Needless to say, the COVID pandemic of 2020 put a hold on all travel-related activities overseas or with other people and no, I did not get my book finished or published. 

I read that letter and smiled. Because how could I have known what would happen in the future?

As far as the book, I mean, sure one could argue that I could lock myself into a well-lit closet and write for 8 hours a day and spit one out but is that really how creative work gets done well? I had never written a book before so how could I really know what the process was? 

When I read that letter a year later, I felt good about the progress that I had made on my book. The progress that I made with a coach with regular goals. And yes, sometimes life got in the way of achieving them. Like my coach participating in a game show, or I was on the line with customer service during my writing time, and we had to reschedule some appointments. Bottom line, I’m proud of the dent I put into the project. 

One thing that wasn’t in that letter? That I’d doubled my business revenue in 2020. That was a happy surprise. Amazing how that can happen, isn’t it?

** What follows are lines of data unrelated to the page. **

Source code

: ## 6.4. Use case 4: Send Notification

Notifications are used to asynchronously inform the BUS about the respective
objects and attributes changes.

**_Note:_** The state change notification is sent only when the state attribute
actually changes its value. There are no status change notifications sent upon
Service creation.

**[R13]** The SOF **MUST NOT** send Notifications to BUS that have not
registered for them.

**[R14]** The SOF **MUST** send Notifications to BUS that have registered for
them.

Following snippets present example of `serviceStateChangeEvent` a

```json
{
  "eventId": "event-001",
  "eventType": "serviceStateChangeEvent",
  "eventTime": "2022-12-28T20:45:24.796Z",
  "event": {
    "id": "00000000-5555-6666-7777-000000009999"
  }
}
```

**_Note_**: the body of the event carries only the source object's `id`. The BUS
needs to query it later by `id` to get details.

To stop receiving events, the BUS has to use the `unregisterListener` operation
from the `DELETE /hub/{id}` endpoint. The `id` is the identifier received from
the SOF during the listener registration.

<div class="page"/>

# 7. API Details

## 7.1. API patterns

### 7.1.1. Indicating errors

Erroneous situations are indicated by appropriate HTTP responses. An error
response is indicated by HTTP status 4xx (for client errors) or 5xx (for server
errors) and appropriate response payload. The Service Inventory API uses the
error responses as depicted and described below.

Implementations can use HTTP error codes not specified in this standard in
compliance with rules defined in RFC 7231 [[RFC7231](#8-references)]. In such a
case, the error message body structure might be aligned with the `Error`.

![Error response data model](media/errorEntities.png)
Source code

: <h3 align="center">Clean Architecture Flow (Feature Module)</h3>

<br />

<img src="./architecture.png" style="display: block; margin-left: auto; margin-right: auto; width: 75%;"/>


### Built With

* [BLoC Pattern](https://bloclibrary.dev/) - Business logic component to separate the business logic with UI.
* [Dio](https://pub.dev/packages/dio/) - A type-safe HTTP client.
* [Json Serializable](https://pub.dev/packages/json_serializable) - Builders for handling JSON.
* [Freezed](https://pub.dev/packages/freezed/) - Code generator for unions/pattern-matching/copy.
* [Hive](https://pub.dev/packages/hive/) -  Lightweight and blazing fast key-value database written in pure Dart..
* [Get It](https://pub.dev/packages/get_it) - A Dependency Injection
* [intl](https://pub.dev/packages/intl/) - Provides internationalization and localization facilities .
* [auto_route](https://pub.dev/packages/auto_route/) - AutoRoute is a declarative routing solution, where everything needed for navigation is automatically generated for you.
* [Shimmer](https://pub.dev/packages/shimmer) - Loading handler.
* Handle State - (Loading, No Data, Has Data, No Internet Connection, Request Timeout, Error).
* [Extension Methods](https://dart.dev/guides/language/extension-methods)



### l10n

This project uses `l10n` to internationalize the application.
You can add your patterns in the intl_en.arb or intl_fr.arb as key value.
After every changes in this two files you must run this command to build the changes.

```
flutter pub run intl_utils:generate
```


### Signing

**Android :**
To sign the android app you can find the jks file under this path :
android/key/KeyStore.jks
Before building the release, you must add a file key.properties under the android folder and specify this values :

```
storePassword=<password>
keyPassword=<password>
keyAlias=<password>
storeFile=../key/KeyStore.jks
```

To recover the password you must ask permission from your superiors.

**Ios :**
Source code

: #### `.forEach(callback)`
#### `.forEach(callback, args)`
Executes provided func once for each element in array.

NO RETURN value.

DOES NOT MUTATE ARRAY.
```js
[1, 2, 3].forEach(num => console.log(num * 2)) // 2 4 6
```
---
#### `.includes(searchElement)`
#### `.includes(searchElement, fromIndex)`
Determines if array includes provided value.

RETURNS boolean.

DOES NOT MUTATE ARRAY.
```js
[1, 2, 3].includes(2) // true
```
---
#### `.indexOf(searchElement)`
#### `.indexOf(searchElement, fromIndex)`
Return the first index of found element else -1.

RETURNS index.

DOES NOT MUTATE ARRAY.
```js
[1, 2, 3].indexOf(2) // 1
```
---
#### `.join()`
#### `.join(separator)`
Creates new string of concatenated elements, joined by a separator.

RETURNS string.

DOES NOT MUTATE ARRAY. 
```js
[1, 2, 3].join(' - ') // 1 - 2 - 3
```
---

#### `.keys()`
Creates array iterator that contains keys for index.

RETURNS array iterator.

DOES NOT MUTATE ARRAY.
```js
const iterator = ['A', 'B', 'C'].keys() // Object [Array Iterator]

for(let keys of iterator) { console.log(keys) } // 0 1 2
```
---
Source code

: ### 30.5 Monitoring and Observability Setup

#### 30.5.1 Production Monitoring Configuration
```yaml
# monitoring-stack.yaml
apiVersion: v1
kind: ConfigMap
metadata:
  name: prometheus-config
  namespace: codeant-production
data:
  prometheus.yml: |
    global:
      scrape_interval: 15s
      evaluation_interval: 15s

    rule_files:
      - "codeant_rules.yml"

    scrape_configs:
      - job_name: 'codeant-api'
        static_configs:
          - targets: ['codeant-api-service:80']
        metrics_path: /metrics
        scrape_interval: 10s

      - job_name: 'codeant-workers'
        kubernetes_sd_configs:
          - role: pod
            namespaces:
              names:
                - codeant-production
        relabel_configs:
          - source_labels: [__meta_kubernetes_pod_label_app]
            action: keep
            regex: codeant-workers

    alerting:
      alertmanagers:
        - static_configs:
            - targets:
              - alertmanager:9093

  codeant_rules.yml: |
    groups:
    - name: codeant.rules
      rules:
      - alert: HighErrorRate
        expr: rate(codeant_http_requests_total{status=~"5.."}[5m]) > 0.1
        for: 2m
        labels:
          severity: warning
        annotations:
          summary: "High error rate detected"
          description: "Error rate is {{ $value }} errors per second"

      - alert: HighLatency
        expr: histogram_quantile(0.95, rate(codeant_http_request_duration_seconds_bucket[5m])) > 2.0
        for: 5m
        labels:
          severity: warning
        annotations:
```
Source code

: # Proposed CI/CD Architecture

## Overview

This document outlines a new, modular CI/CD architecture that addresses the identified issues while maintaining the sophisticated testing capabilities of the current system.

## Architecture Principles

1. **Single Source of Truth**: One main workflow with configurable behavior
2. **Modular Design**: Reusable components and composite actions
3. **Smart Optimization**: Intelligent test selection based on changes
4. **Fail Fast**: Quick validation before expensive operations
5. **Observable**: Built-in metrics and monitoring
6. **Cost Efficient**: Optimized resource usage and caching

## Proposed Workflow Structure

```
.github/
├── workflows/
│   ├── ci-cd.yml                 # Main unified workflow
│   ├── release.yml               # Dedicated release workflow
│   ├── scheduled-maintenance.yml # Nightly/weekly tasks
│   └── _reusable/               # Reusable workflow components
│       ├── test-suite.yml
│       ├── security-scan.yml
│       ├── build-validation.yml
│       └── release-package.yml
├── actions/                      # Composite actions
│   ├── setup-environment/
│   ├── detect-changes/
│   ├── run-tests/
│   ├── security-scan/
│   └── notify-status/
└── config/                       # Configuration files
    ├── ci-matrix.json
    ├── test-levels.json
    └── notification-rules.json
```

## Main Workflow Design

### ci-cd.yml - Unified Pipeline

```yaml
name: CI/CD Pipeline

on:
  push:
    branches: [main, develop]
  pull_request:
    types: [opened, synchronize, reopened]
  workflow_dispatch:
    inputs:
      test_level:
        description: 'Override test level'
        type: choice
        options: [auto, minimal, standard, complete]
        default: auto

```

BHAGS and Stretch Goals: Beware

Let’s talk about the role of BHAGS, “unreasonable”, and stretch goals. They are like the “Let’s take this one step further” of corporate-speak. 

Basically, you set a goal, maybe even a SMART goal. BHAGS and stretch goals mock the achievable part and challenge you to set a goal outside of your comfort zone, which isn’t in itself entirely bad. I mean, some people (probably not you) set super-achievable goals. What is the point of a goal if it is completely doable? Like, “I will wake up in the morning every day.” Don’t bother with those goals. A stretch or BHAG answers the question “What would be a crazy win?” Sometimes they even get achieved. Bonus! 

However, BHAGS and stretch goals are ultimately demotivating. Especially in a corporate workspace. Why? Because they are mostly unattainable and can easily be abused when, by freak accident, you actually achieve them. Also, why kill yourself? Aren’t regular goals enough?

Picture this (ala Sofia from Golden Girls): your boss challenges you to set a stretch goal. You meet the regular goal. Then your boss (which could be yourself, by the way) ups the ante and makes your regular goal the baseline for the next goal. PLUS you have a stretch goal. God forbid you make that one because that might be the next baseline. In the end, you are just a donkey chasing a carrot ALL. OF. THE. TIME. That donkey starves, never gets to celebrate a single achievement, and, ultimately, dies a horrible death. 

Celebrate!

The celebration part! Don’t leave that out. This is where you will find fulfillment. Take the time to acknowledge yourself for how far you’ve come. Celebrating can mean anything from making that hair appointment to a nice dinner out or even a vacation. Make your celebrations be your stretch. Make those awesome and (slightly) out of your comfort zone. And if that seems financially impossible, start a Celebration budget envelope and put $40 in it each month (thanks, Dave Ramsey!) Or however much makes sense to you. You deserve it.

How About You?

Do yourself a favor. Look at your relationship to goals. How do they impact your life? How have New Year’s resolutions worked out for you in the past? How can you make them work this year? Give yourself permission to ease up. Pick three areas to focus on instead of trying to fix an entire laundry list of things that aren’t working in your life. It might feel risky to take off your training wheels for the first time. I assure you that the risk is worth the reward.  

Welcome to the club of feeling fulfilled.